QUOTED PASSAGE below:

The academic journal The Conversation published an analysis of the song in the context of global overtourism, noting that its themes resonated in regions as distant as the Canary Islands and the Balearic Islands in Spain, where communities face similar displacement pressures from mass tourism.

===Commercial performance===
Like the rest of the tracks on Debí Tirar Más Fotos, "Lo Que Le Pasó a Hawaii" debuted at number 94 on the US Billboard Hot 100, on the issue dated January 18, 2025. On the same issue, the track debuted at number 19 on the US Hot Latin Songs chart. The song later peaked at numbers 62 and 15 on both respective charts. It also received a gold certification in Spain by Productores de Música de España (Promusicae).

== Live performances ==

=== No Me Quiero Ir de Aquí residency ===
During Bad Bunny's No Me Quiero Ir de Aquí residency at the Coliseo de Puerto Rico from July to September 2025, the song became a signature moment of each show. Rather than performing it himself, Bad Bunny invited a different Puerto Rican artist to perform the song at each Sunday concert, with guest performers seated in a white plastic chair styled after the album cover. El Nuevo Día named this rotating guest tradition one of the twelve best moments of the residency.

End of QUOTED PASSAGE.

◆ QUESTIONS ON THE MATERIAL:
a – From the passage on "Lo Que Le Pasó a Hawaii," list every chart position it gives. Pair each number with its chart, and say whether it was a debut or a peak.
b – Extend the passage on the song "Lo Que Le Pasó a Hawaii," starting after its last sentence.
The material that comes next has no connection to the passage about the song "Lo Que Le Pasó a Hawaii."

LISTED RECORDS below:

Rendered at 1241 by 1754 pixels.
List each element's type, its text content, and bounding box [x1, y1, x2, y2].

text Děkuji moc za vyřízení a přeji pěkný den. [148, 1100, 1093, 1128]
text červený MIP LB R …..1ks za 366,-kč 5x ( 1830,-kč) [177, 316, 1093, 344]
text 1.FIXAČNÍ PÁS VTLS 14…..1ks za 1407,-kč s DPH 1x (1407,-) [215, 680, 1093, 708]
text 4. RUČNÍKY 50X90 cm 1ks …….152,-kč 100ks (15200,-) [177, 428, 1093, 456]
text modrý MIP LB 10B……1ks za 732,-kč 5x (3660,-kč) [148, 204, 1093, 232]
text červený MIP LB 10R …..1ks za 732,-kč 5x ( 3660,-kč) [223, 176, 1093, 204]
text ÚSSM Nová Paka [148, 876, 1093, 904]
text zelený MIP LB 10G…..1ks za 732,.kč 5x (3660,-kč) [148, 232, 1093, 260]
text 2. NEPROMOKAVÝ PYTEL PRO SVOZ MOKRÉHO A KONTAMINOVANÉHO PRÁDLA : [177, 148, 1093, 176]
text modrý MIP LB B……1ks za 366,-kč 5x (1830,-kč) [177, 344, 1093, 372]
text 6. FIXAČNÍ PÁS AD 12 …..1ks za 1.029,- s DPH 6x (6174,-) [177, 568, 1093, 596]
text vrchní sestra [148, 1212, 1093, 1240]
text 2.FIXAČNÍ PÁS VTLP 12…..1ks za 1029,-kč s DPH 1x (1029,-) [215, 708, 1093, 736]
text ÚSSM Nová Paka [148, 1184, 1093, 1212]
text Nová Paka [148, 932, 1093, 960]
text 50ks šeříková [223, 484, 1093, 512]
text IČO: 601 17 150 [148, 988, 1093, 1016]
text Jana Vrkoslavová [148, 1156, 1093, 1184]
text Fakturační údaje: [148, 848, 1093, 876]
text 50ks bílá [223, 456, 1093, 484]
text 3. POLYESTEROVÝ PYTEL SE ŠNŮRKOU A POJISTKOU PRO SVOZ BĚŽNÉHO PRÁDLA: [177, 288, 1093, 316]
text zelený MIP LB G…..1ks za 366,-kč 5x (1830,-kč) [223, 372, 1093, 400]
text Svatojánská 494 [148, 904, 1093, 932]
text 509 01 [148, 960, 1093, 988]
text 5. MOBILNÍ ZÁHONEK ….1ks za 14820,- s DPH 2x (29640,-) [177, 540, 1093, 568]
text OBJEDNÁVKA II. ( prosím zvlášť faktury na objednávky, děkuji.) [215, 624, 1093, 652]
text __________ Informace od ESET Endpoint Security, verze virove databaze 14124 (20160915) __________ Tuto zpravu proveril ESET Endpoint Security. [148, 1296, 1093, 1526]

End of LISTED RECORDS.

◆ OUTPUTS FOR THE TASKS:
a –
- Number 94 on the US Billboard Hot 100 (debut)
- Number 19 on the US Hot Latin Songs chart (debut)
- Number 62 on the US Billboard Hot 100 (peak)
- Number 15 on the US Hot Latin Songs chart (peak)

b –
Pedro Capó was the first artist to perform the song on July 13, 2025, the opening weekend of the residency. Subsequent guest performers included Ednita Nazario, Farruko, Willy Rodríguez of Cultura Profética, Kany García, iLe, Tito Auger of Fiel a la Vega, Luis Fonsi, and Lorén Aldarondo of Chuwi.

iLe's August 17 performance was notable for her outfit, designed by Dani Fabrizi and inspired by Puerto Rican nationalist leader Lolita Lebrón. Luis Fonsi later described the experience on social media, writing that he "sang with a lump in my throat", while Bad Bunny told him backstage, "It's an honor to hear your voice in that song." In a Billboard interview, Residente noted that inviting Fonsi to sing the politically charged song was "unexpected" given "the genre differences", to which Bad Bunny responded: "I wanted everyone to feel like they were part of this, no matter their background."

Fans had widely requested Andrés Jiménez, known as "El Jíbaro", on social media throughout the residency. Jiménez performed the song on September 14, 2025, during the 30th and penultimate official date of the residency. Afterward, he wrote on social media: "Thank you Benito, for giving the new generations a roadmap to finding their identity. Land, blood, and common destiny."

=== Super Bowl LX halftime show ===
Ricky Martin performed this song during Bad Bunny's Super Bowl halftime show on February 8, 2026. Martin sat in a white plastic chair in front of a plantain tree, recreating imagery from the Debí Tirar Más Fotos album cover. Behind him, performers dressed as jíbaros in pavas climbed electric poles that exploded, symbolic of Puerto Rico's frequent blackouts and failing power grid under LUMA Energy. The performance segued directly into "El Apagón".

== Charts ==

===Weekly charts===

Weekly chart performance for "Lo Que Le Pasó a Hawaii"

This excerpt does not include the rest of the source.